The side-effects of all of this have tarnished the joy I might otherwise have experienced in retirement. Sometimes I feel cheated out of my retirement by world events. It is not in my nature to shrug and look away. I am captivated by what is happening in the world, even though my attention to events makes no difference and the problems are beyond my control.

Although I may complain that I deserved a better world, I must acknowledge that I have had it pretty good, better than most people on earth. My city has not been bombed to rubble and my neighbors do not lie dead in the streets. My life has not been torn apart by floods, storms, wildfires or any other unnatural disasters lately intensified by too much carbon dioxide in the sky. My power of rational thought has not been poisoned by QAnon glue-sniffers. My lungs have not been compromised by Covid.

Yes, it could have been worse, but why couldn’t it have been much better?

I still believe in unalienable rights. I still believe in justice. I still believe in the right to vote and to have that vote count. I still believe in equality of dignity and worth. How have these things become so devalued in our society?

Is it my nightmarish imagination or are there more lies being spread about than ever before? There must be more liars and more people believing lies. Politicians of a certain brand have made lying fashionable and have encouraged the recent growth of the liar culture. The result of so much lying is an erosion of regard for our country’s founding principles.

It is not known who first observed “there’s a sucker born every minute,” but it seems to be true. The presence of so many newly minted suckers is evidence that there are more liars-per-minute that are making them so.

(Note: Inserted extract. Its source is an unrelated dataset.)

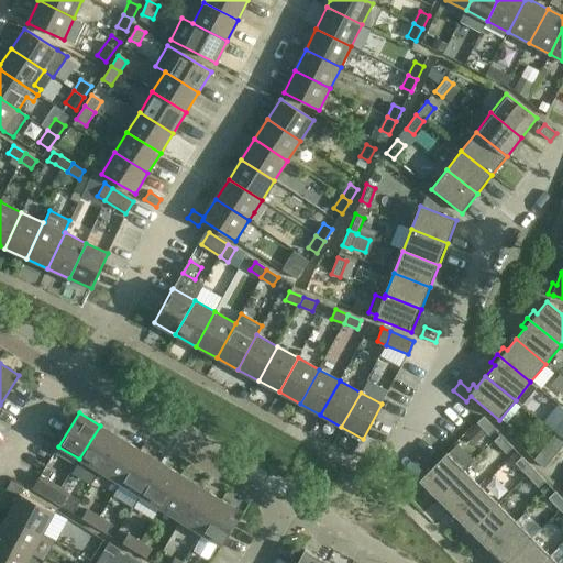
[(477,423),(489,437),(496,430),(484,417),(477,423)]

The liar culture embraces and perpetuates all sorts of lies, but not all lies are created equally. There are two kinds of lies. There are ordinary lies that, although falsehoods, are based on reality. Then there are phantasmagoric lies. This kind of lie is not only a falsehood, but it is falsehood based on unreality. Phantasmagoric lies spring from an imagined world that seems to some people like it could be real but is not. It is a world, for example, where Democrats are Satan-worshiping pedophiles, Covid vaccines are synthesized snake venom carrying the devil’s DNA, and Lord Butternuts won the 2020 election “by a landslide.”

For the ordinary lies, we have some hope that the falsehood can be overcome with real-world evidence. Ordinary lies can be refuted; they can be fact-checked and debunked. But there is no possibility of disproving a phantasmagoric lie. No amount of real-world evidence can dissuade a belief that springs from a mirage.

I am tired of all the lies. I am tired of all the latest disasters in world events. But that is the condition of the world in which I find my retirement. I calculate that I spend about 27 percent of my waking hours watching the news on television, hearing it on radio or reading it from online newspapers. No wonder I grow weary. If I paid less attention to the news, maybe I would not feel so tired and so cheated.

Recent opinion polls suggest that there must be a lot of people who are not paying attention. I should not criticize them. In their pursuit of happiness, they don’t spend too much time on the details of world events or the truth of the news. Enviably, they don’t seem to get tired of the lies or to feel their days diminished by what is going on in the world.

But if you are not paying attention, the news that breaks through to you is too often merely the sensational. It becomes difficult for you to distinguish between news and entertainment. You begin to measure the relevance of the news by the jolt of outrage or grievance it delivers to you. Then, outrage and grievance soon come to define truth.